Recorded data.
++++++

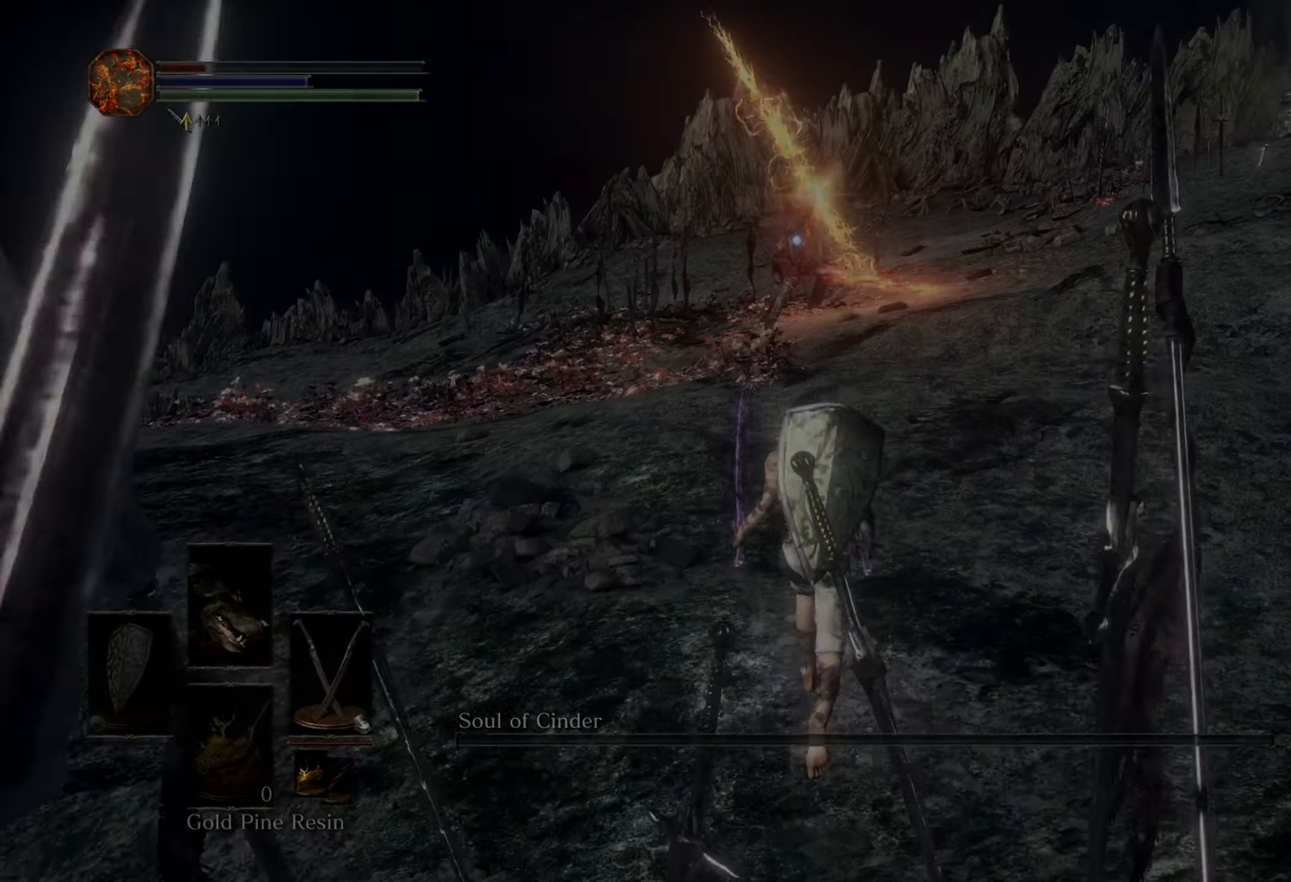
Gameplay with a controller (PlayStation layout); each line is a JSON object with the inputs held at the frame after it (dt_ms = milliseconds from this image to that frame). "events" lists button and stick changes between this image and that frame as [ms after this image, input, new state], when the widget could be followed in between. Not read: CIRCLE L2 L3 R2.
{"dt_ms": 500, "buttons": [], "left_stick": "up", "right_stick": "center", "events": []}
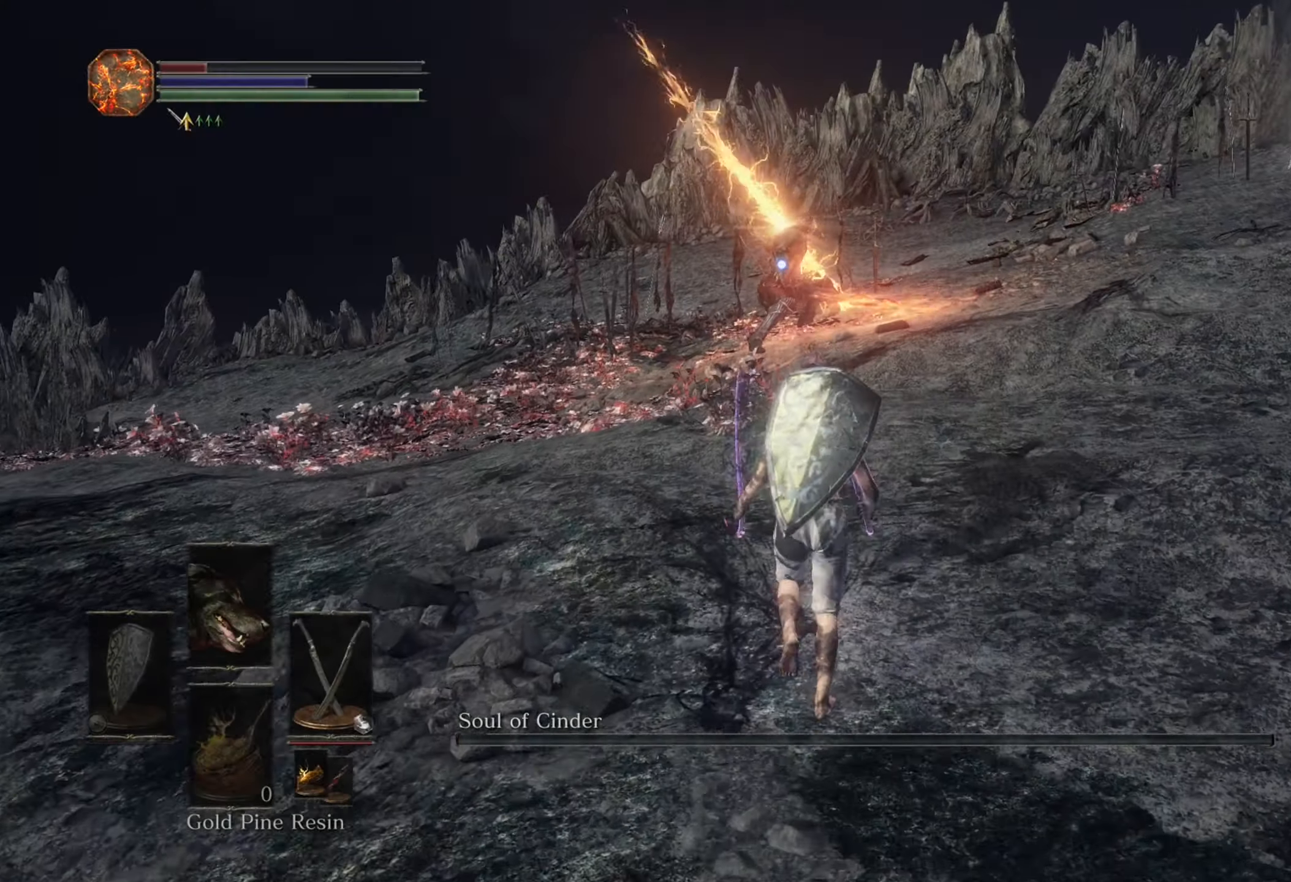
{"dt_ms": 500, "buttons": [], "left_stick": "up", "right_stick": "center", "events": []}
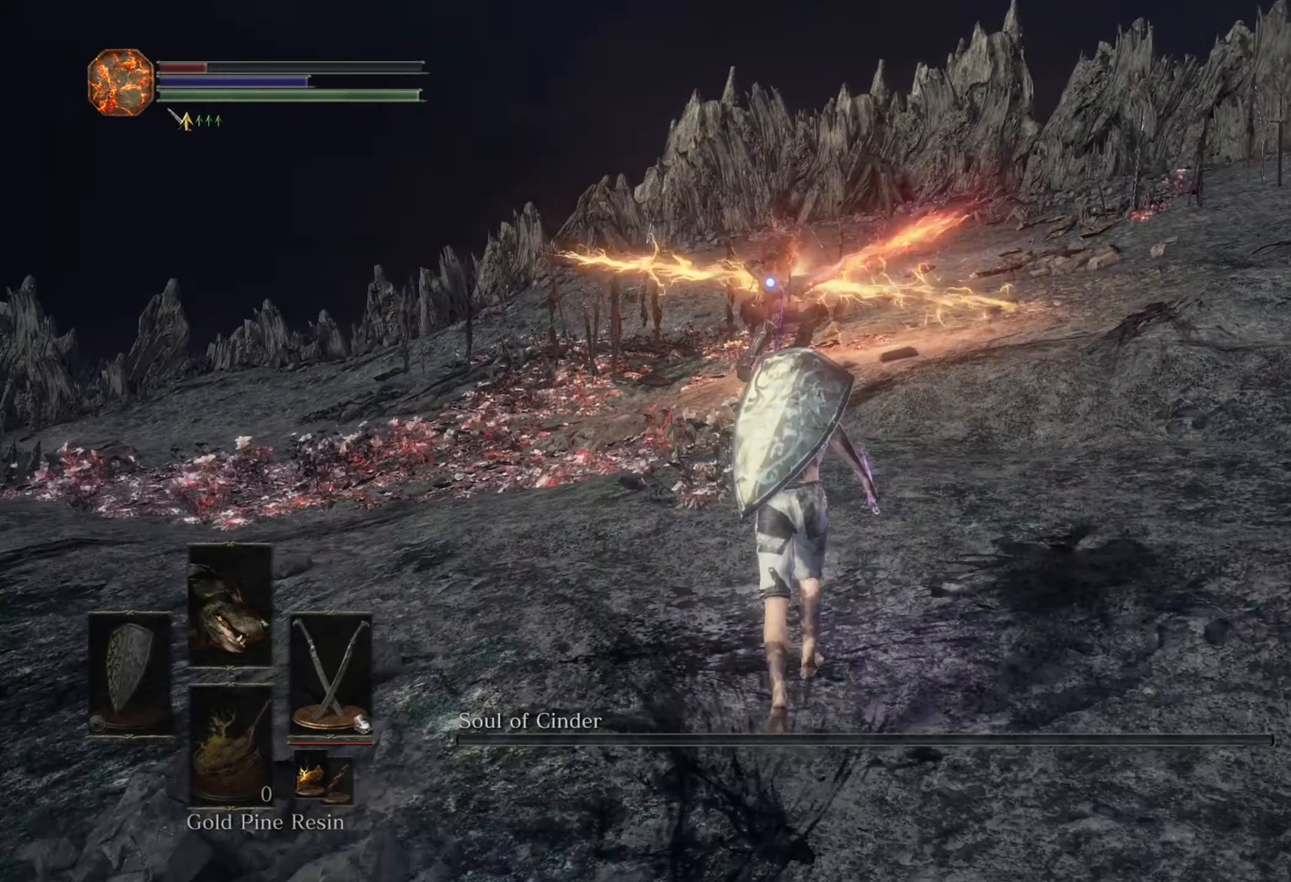
{"dt_ms": 500, "buttons": [], "left_stick": "center", "right_stick": "center", "events": [[300, "left_stick", "center"]]}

++++++

Task brief.
Give the data again exactly as it appears, but without any images.

Result of the exercise.
Gameplay with a controller (PlayStation layout); each line is a JSON object with the inputs held at the frame after it (dt_ms = milliseconds from this image to that frame). "events" lists button and stick changes between this image and that frame as [ms after this image, input, new state], when the widget could be followed in between. Not read: CIRCLE L2 L3 R2.
{"dt_ms": 500, "buttons": [], "left_stick": "up", "right_stick": "center", "events": []}
{"dt_ms": 500, "buttons": [], "left_stick": "up", "right_stick": "center", "events": []}
{"dt_ms": 500, "buttons": [], "left_stick": "center", "right_stick": "center", "events": [[300, "left_stick", "center"]]}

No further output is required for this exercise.